*The task*
Copy the source code of each item below word for word, and leave the pictures out of your answer.

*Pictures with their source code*
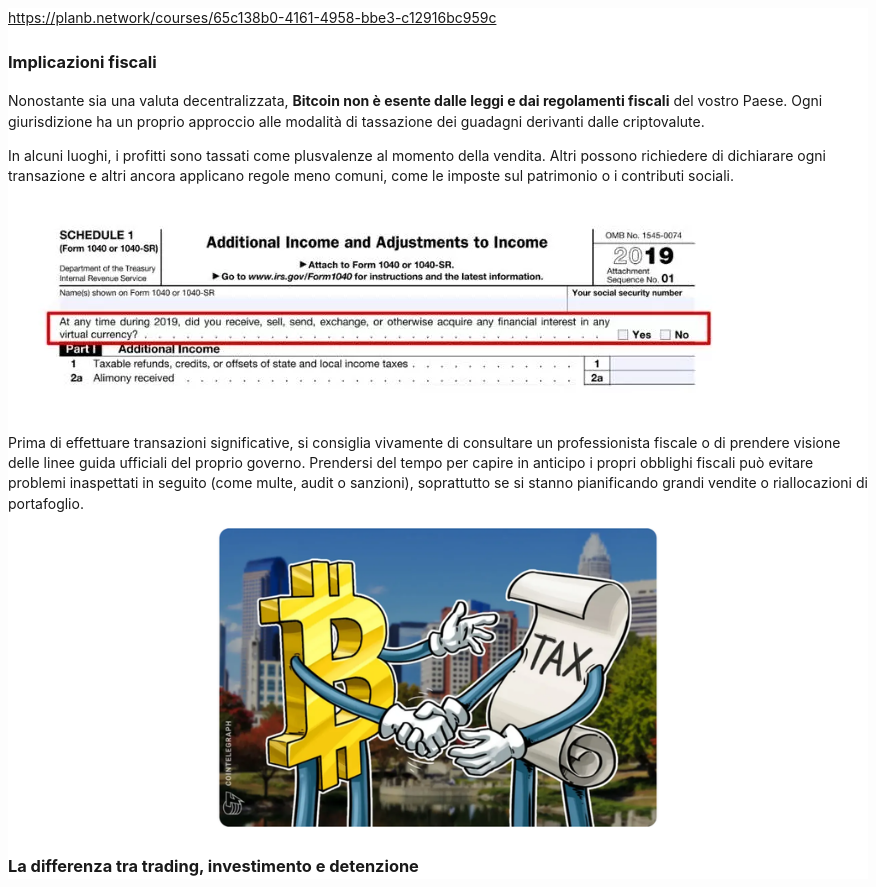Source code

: 
https://planb.network/courses/65c138b0-4161-4958-bbe3-c12916bc959c

### Implicazioni fiscali


Nonostante sia una valuta decentralizzata, **Bitcoin non è esente dalle leggi e dai regolamenti fiscali** del vostro Paese. Ogni giurisdizione ha un proprio approccio alle modalità di tassazione dei guadagni derivanti dalle criptovalute.

In alcuni luoghi, i profitti sono tassati come plusvalenze al momento della vendita. Altri possono richiedere di dichiarare ogni transazione e altri ancora applicano regole meno comuni, come le imposte sul patrimonio o i contributi sociali.


![BTC102-Bitcoin](assets/fr/018.webp)


Prima di effettuare transazioni significative, si consiglia vivamente di consultare un professionista fiscale o di prendere visione delle linee guida ufficiali del proprio governo. Prendersi del tempo per capire in anticipo i propri obblighi fiscali può evitare problemi inaspettati in seguito (come multe, audit o sanzioni), soprattutto se si stanno pianificando grandi vendite o riallocazioni di portafoglio.


![BTC102-Bitcoin](assets/fr/022.webp)


### La differenza tra trading, investimento e detenzione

*Solution*
Source code

: 
https://planb.network/courses/65c138b0-4161-4958-bbe3-c12916bc959c

### Implicazioni fiscali


Nonostante sia una valuta decentralizzata, **Bitcoin non è esente dalle leggi e dai regolamenti fiscali** del vostro Paese. Ogni giurisdizione ha un proprio approccio alle modalità di tassazione dei guadagni derivanti dalle criptovalute.

In alcuni luoghi, i profitti sono tassati come plusvalenze al momento della vendita. Altri possono richiedere di dichiarare ogni transazione e altri ancora applicano regole meno comuni, come le imposte sul patrimonio o i contributi sociali.


![BTC102-Bitcoin](assets/fr/018.webp)


Prima di effettuare transazioni significative, si consiglia vivamente di consultare un professionista fiscale o di prendere visione delle linee guida ufficiali del proprio governo. Prendersi del tempo per capire in anticipo i propri obblighi fiscali può evitare problemi inaspettati in seguito (come multe, audit o sanzioni), soprattutto se si stanno pianificando grandi vendite o riallocazioni di portafoglio.


![BTC102-Bitcoin](assets/fr/022.webp)


### La differenza tra trading, investimento e detenzione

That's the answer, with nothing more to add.